» Problem description:
Swap "dist" for "distance" in the records, starting with the line that contains "pose: elev=133.8 azim=2.4" and going on through the end of the records, and keep everything else unchanged. Give only those lines, and leave the pictures out.

[Dataset items]
>>>
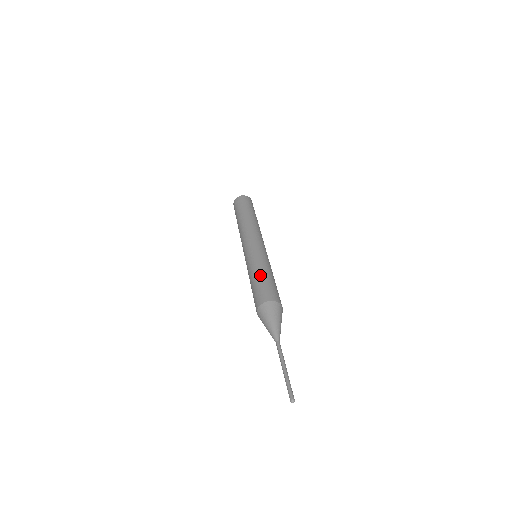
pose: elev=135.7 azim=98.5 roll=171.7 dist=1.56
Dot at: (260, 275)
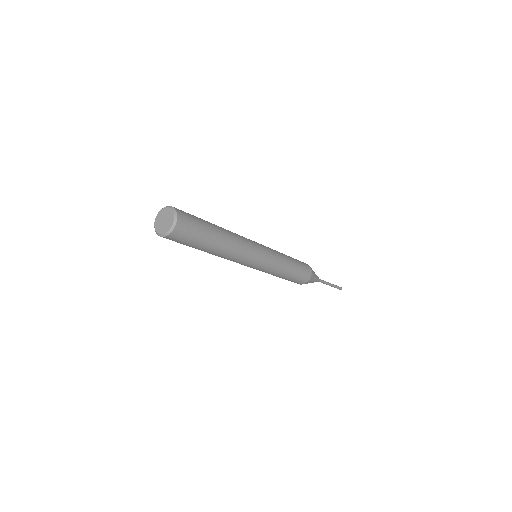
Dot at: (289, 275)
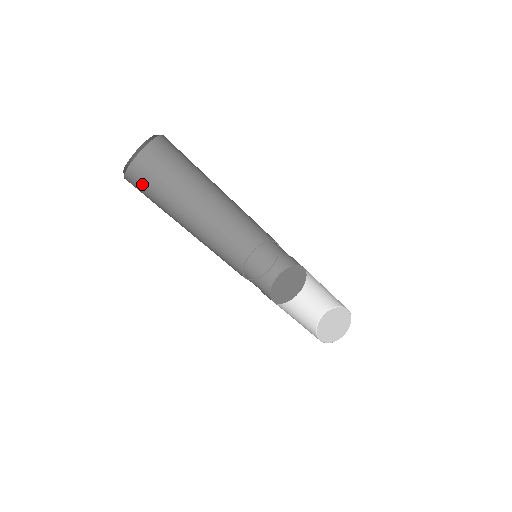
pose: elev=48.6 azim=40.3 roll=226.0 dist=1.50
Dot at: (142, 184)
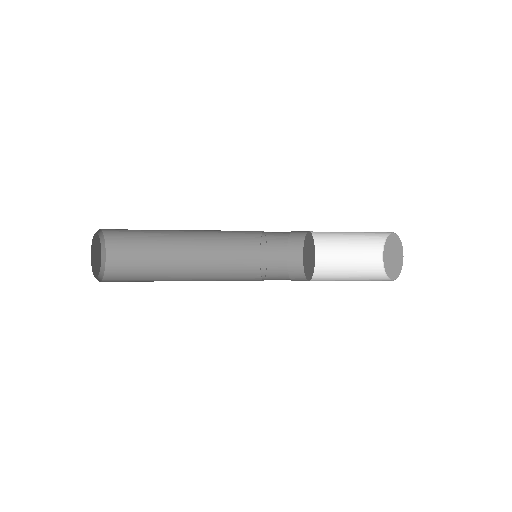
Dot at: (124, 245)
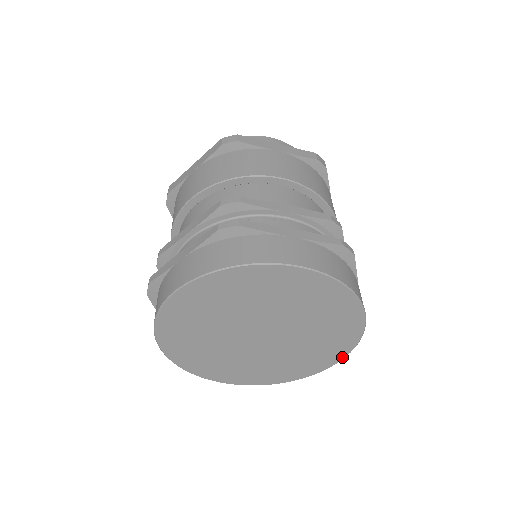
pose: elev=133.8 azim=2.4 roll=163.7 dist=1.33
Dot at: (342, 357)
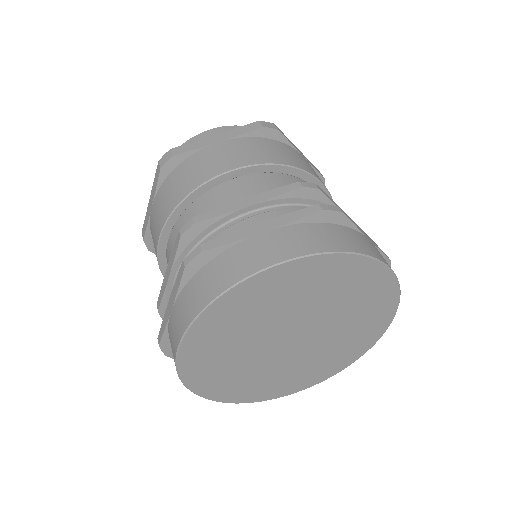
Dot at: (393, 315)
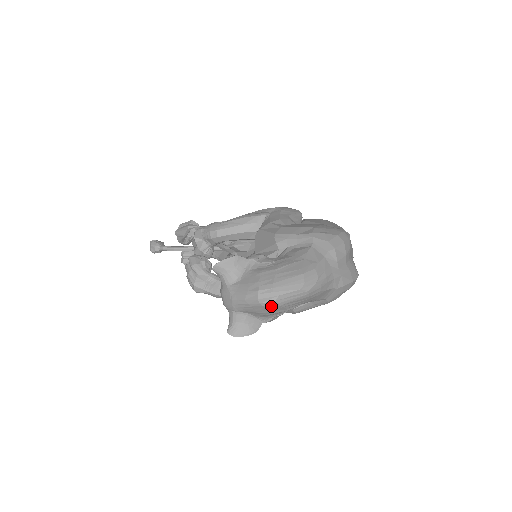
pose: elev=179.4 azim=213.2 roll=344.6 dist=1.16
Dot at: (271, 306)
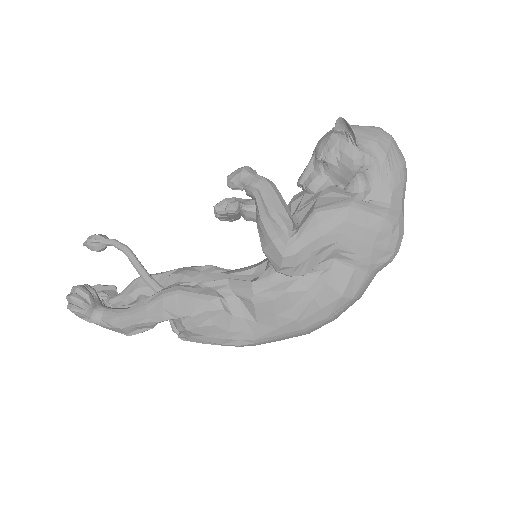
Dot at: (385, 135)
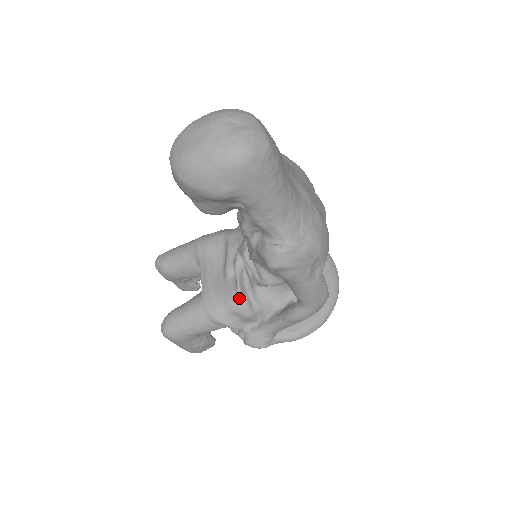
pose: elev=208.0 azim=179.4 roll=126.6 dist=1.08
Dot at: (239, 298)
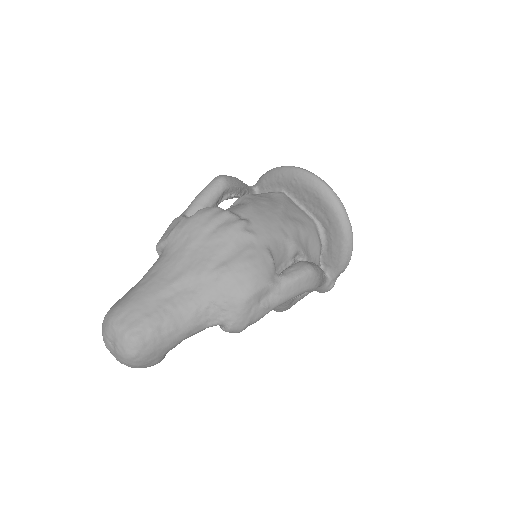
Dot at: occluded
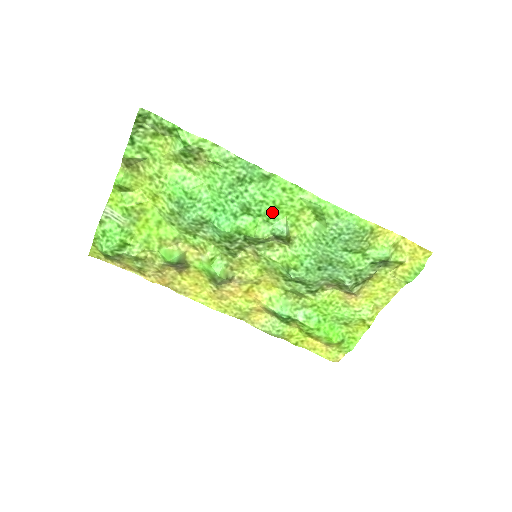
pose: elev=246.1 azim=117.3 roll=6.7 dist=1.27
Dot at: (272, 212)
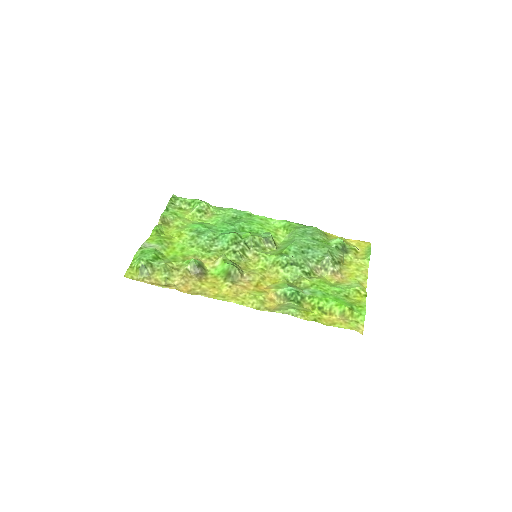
<<<
» Answer to this exercise:
pose: elev=133.8 azim=2.4 roll=163.7 distance=1.33
Dot at: (342, 357)
Dot at: (393, 315)
pose: elev=179.4 azim=213.2 roll=344.6 distance=1.16
Dot at: (271, 306)
Dot at: (385, 135)
pose: elev=208.0 azim=179.4 roll=126.6 distance=1.08
Dot at: (239, 298)
Dot at: occluded
pose: elev=246.1 azim=117.3 roll=6.7 distance=1.27
Dot at: (272, 212)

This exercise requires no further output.